Among the symptoms Wendy notices along the way are:
- Struggling to follow the plot when watching TV detective stories
- A heightened sense of hearing, which makes the sound of police and ambulance sirens – and even the sound of babies crying – almost painful
- Difficulty in following recipes she has made without a second thought all her life.
- A compulsion to keep buying the same items time and again (in Wendy’s case cheese graters!)
- A tendency to keep wearing the same clothes day after day, caused by confusion as to the whereabouts of her other clothes.
- A gradual loss of her sense of taste and a diminishing pleasure in food itself.
Even though she worked for many years in the NHS, Wendy is highly critical of what she considers to be the grossly inadequate support offered by health professionals to those living with dementia. When given her diagnosis of Alzheimer’s on 31st July, 2014, Wendy recounts that all the psychologist said as she left her office was: “Good luck.” and comments: “I won’t see her again, because there is no follow-up after diagnosis. There’s nothing they can do.” More than six months later, having been unceremoniously pushed towards early retirement, Wendy is still waiting for an appointment at an NHS Memory Clinic. As she writes: “… I feel broken and abandoned, discarded by an NHS that I have worked in for twenty years.”
Determined not to let her life be taken away from her prematurely by dementia, Wendy turns for help to the voluntary sector. A quick internet search leads her to the Alzheimer’s Society website and within a few days an array of useful information leaflets has arrived in the post. Wendy decides to start writing a regular dementia blog, Which Me Am I Today? which gives her the opportunity to share not just her own experiences, but also what she has learned from her research.
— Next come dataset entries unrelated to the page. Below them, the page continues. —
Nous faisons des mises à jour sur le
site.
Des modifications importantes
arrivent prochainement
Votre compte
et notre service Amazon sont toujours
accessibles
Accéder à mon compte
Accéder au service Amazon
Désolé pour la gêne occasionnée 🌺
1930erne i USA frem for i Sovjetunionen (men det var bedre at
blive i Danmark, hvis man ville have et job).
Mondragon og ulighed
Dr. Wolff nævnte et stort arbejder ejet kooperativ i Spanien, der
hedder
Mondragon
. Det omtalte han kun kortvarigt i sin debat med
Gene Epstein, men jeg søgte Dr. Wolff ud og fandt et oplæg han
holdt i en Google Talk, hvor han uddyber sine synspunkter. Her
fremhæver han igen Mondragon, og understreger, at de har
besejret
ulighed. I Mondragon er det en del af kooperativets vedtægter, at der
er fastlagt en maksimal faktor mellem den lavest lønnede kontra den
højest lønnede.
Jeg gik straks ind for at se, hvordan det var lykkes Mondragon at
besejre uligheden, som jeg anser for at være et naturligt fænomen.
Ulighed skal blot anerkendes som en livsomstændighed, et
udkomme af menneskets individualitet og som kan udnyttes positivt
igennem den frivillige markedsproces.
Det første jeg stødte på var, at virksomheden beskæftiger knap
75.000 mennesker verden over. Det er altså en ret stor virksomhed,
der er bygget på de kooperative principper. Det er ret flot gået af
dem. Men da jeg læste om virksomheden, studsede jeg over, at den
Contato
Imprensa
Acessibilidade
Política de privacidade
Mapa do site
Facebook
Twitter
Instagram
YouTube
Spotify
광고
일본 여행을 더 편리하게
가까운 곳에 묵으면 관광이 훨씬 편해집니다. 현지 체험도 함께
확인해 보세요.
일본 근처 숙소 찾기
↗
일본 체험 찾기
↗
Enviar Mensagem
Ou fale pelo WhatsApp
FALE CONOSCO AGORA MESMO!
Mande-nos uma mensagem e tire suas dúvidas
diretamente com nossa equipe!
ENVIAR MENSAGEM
Recognising her passion and commitment, the Alzheimer’s Society asks her to help them raise awareness of dementia in Yorkshire, a role Wendy gladly accepts. Within a few days she is summoned to London to receive media training. After several months of tireless ambassadorial work for the Society, Wendy receives an invitation, along with two other people living with young onset dementia, to record a video comprising snippets from her daily life for the BBC’s Victoria Derbyshire TV Show. This is to be broadcast to coincide with the release of the Hollywood film about young onset dementia, Still Alice, starring Gillian Anderson. Much to her surprise and delight she is invited to the film’s premiere at the Curzon, Mayfair, where she is introduced to Gillian Anderson and the two enjoy a memorable conversation.
Wendy does not share this story out of boastfulness, but because she wants to convince the wider world that a diagnosis of dementia does not lead to a sudden and irretrievable loss of lucidity. As she tells another member of the Alzheimer’s Society’ Research Network at a meeting at their Head Office in London: “Dementia has to start somewhere. There is a beginning, as well as a middle and an end, and I’m someone at the beginning.”
Wendy’s story is an inspiring example of how it is possible for people to live well with dementia. In the years following her diagnosis, Wendy becomes a tireless campaigner for better dementia care, contributing to Innovations in Dementia, York Minds and Voices, and advising on the BBC TV series Casualty and the film Still Alice. She raises funds for Dementia UK through annual challenges, including skydiving, firewalking, and wing-walking and she even takes up wildlife photography. But her most lasting legacy will undoubtedly be the three ground-breaking books she has written about dementia, this one being the first.
An extremely worthwhile read, especially for anyone with a family member who has been diagnosed with young onset dementia.